Часа через полтора врач полка, совместив перебитые кости, прибинтовал ему шину к руке.

— Выше подтяни ему, — говорил он сестре, которая вешала руку на косынке. — Ещё вот так. И полюбовался на свою работу.

— Отрежут мне руку? — спросил Третьяков, не сумев скрыть испуга.

Врач улыбнулся, привычно бодрым тоном сказал:

— Вы ещё этой рукой повоюете. Ещё будете немцев бить этой рукой. Если, конечно, война не кончится раньше.

— Спасибо, доктор! — поблагодарил Третьяков. — Третий раз и все в эту руку.

— Третий — значит, последний. В жизни все до трех раз.

Раненых было не много, все они, кто мог ходить и ползать, сползлись на солнечную сторону дома, ждали отправки, и врач тоже вышел на улицу постоять.

— А что, много там немцев? — спросил он, прислушиваясь к недалёкому погромыхиванию орудий. — Большими силами прорываются?

Теперь Третьяков уловил в его голосе некоторую тревогу.

— Да нет, непохоже. Но вы на ночь все же выставляйте посты.

— Из кого?

— Да хоть из легкораненых, которые при санчасти.

— Раненые должны выздоравливать, — сказал врач, и на лице его с поднятыми бровями появилось философское выражение.

— Захотят жить, постоят.

Третьяков неловко пошевелил плечом, боль прожгла насквозь. Хмурясь, он наблюдал за сержантом, усатым, здоровым, крепким, который, с веником выйдя из дома, подметал у крыльца, согнувшись, старательно пылил.
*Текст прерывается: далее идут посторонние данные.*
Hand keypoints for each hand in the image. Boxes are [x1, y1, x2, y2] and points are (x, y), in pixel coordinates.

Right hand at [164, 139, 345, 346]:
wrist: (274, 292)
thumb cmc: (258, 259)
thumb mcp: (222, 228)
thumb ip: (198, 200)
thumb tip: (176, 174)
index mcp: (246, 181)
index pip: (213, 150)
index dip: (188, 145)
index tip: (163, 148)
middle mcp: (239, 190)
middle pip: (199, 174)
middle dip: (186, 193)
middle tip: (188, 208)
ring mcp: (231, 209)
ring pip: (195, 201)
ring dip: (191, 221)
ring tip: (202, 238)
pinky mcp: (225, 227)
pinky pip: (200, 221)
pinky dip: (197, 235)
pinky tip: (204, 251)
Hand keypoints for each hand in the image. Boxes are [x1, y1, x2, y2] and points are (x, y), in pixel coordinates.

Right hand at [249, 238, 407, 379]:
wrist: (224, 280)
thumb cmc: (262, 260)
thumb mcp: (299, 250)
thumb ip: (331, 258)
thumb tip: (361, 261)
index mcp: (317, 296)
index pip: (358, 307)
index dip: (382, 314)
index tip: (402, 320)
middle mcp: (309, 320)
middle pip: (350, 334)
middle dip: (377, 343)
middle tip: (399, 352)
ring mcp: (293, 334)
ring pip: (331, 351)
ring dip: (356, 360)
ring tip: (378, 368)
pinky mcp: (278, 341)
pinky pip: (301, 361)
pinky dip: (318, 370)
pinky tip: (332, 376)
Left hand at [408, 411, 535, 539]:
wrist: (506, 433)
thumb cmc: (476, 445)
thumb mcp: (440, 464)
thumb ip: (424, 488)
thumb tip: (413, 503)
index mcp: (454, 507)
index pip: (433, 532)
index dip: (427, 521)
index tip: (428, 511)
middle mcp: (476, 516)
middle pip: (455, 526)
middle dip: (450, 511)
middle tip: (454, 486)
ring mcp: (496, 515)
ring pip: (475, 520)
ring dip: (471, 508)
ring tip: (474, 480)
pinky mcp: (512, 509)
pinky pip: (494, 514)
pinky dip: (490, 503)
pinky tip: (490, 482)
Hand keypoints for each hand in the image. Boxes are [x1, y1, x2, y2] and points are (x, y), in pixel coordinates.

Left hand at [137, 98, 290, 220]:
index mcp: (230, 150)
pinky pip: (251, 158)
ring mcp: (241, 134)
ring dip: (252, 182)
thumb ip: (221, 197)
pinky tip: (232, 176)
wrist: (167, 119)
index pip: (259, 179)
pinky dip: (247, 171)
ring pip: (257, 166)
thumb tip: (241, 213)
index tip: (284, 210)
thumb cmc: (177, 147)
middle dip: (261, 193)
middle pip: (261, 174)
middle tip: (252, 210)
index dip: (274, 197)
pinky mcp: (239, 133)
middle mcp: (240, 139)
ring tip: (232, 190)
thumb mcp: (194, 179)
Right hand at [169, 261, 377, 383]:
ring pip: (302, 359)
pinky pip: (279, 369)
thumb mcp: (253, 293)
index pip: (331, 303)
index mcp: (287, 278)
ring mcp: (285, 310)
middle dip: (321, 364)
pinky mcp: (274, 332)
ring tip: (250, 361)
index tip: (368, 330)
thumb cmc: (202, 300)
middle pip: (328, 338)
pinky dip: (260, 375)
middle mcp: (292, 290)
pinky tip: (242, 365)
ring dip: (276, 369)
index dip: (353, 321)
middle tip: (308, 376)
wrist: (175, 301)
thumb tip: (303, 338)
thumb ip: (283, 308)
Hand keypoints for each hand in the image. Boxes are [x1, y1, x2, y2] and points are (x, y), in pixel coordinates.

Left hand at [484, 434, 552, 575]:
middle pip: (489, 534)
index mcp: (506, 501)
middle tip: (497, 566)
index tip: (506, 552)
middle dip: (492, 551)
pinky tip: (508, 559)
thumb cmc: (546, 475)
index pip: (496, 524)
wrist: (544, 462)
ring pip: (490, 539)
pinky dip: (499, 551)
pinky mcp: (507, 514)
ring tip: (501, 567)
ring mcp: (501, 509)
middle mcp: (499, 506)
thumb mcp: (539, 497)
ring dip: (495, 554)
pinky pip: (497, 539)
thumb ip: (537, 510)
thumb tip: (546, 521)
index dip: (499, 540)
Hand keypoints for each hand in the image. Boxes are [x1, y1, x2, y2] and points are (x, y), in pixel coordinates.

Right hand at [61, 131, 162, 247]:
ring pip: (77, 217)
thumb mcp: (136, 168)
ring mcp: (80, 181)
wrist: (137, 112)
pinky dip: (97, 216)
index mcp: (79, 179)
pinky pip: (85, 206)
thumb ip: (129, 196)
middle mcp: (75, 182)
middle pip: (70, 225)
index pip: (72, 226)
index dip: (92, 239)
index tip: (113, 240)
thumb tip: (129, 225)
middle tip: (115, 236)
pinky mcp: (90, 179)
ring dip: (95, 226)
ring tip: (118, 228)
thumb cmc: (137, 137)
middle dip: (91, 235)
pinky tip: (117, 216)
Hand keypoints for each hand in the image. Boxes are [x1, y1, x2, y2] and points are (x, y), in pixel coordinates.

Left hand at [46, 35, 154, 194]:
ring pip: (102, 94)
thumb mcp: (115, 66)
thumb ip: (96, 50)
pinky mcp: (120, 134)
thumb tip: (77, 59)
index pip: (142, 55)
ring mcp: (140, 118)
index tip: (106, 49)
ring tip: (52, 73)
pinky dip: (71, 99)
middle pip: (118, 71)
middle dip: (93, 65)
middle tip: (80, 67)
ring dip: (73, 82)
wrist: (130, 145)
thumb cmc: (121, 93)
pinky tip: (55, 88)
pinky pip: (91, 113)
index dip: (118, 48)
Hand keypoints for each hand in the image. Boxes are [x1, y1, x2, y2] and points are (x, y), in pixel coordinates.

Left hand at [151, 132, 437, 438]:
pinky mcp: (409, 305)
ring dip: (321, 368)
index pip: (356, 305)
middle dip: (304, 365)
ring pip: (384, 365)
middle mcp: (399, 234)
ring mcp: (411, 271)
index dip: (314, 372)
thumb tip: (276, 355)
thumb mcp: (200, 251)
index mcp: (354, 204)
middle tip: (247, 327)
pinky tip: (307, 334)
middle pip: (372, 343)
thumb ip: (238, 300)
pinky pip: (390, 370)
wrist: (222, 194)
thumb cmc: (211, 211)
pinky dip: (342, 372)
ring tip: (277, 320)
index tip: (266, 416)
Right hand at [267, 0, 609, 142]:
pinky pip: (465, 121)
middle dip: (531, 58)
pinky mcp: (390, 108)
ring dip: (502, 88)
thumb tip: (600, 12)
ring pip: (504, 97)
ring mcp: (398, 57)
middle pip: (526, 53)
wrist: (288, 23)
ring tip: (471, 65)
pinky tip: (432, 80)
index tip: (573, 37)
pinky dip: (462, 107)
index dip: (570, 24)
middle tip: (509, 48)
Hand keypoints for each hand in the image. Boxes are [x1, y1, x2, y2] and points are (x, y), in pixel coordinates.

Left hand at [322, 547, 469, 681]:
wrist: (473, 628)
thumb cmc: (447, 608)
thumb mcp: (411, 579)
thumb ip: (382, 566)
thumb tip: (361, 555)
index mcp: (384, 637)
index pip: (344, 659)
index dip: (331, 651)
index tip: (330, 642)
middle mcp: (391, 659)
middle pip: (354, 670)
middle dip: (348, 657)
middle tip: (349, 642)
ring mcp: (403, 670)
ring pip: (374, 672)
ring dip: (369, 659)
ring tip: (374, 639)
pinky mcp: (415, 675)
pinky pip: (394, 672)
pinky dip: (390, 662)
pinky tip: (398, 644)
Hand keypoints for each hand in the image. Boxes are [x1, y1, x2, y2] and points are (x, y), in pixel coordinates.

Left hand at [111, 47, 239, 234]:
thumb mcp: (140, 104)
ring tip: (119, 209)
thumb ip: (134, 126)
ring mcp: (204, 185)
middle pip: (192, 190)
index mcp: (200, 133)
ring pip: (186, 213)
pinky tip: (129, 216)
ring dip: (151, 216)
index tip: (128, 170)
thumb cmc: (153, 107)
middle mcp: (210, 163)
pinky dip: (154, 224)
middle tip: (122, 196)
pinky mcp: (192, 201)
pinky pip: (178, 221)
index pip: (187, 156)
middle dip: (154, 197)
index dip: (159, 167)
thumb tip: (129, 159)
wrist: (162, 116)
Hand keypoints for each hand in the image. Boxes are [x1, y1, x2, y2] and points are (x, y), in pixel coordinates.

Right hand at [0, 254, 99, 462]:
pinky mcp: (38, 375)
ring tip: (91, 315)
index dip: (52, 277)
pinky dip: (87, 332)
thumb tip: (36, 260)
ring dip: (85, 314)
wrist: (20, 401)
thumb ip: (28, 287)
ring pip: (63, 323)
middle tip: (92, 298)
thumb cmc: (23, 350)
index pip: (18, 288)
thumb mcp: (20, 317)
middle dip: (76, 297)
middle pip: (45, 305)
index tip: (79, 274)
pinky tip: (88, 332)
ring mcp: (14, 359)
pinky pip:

— Лодырей своих не жалейте, — сказал он врачу. — Тут немцы бродят, учтите. Днём остерегаются, мы чуть колесом их не подавили, спасались в кустах, а ночью… Оружие ведь валяется везде.

Подошла санитарная повозка, начали грузить раненых. Решив для себя, что ехать ему во вторую очередь, потому что есть тут раненые похуже, Третьяков в шинели внапашку сидел на ступеньках крыльца, смотрел, как распоряжается у повозки санинструктор, молодая, властная, резкая; ездовой только вздрагивал от её голоса, опрометью кидался исполнять, и все — не в ту сторону.

Погрузили тяжелораненого. Его положили в солому на дно повозки, он слабо постанывал. Кто мог, ковылял сам, стараясь казаться жальче, чем есть. Достав зажигалку из кармана, Третьяков закурил, глубоко и сладко вдохнул дым, рассматривал полу своей шинели, вкось забрызганную его кровью, уже присохшей, ржавой. Он попробовал оттирать её, сминая сукно в пальцах. Боль, приглушённая новокаином, сейчас не слишком тревожила его, такую боль терпеть можно. Не раз ещё будут с кровью отрывать бинт от живой раны, пока она не загноится и повязка сама начнёт отставать. Мысленно он уже видел весь путь, который ожидает его. В этот раз, наверное, загипсуют руку. Вспомнился парень в санлетучке, как он щепочкой вынимал червей из раны. Вот что, наверное, терпеть трудно, когда чешется под гипсом…

— Лейтенант! Иди!

От повозки врач звал его и махал рукой. Решив с самого начала, что места ему не будет, и настроившись так, Третьяков обрадовался. Подошёл.

— Садись, — говорил врач. — Езжай. И в путь, осторожно похлопал по спине. Теперь, когда его отправляли в тыл, он почувствовал смутную вину перед теми, кто оставался. И тут заметил пожилого бойца у стены хаты. Он сидел на земле, вытянув ногу в свежих бинтах, усмехнулся нехорошо и сразу опустил глаза. Третьяков помедлил.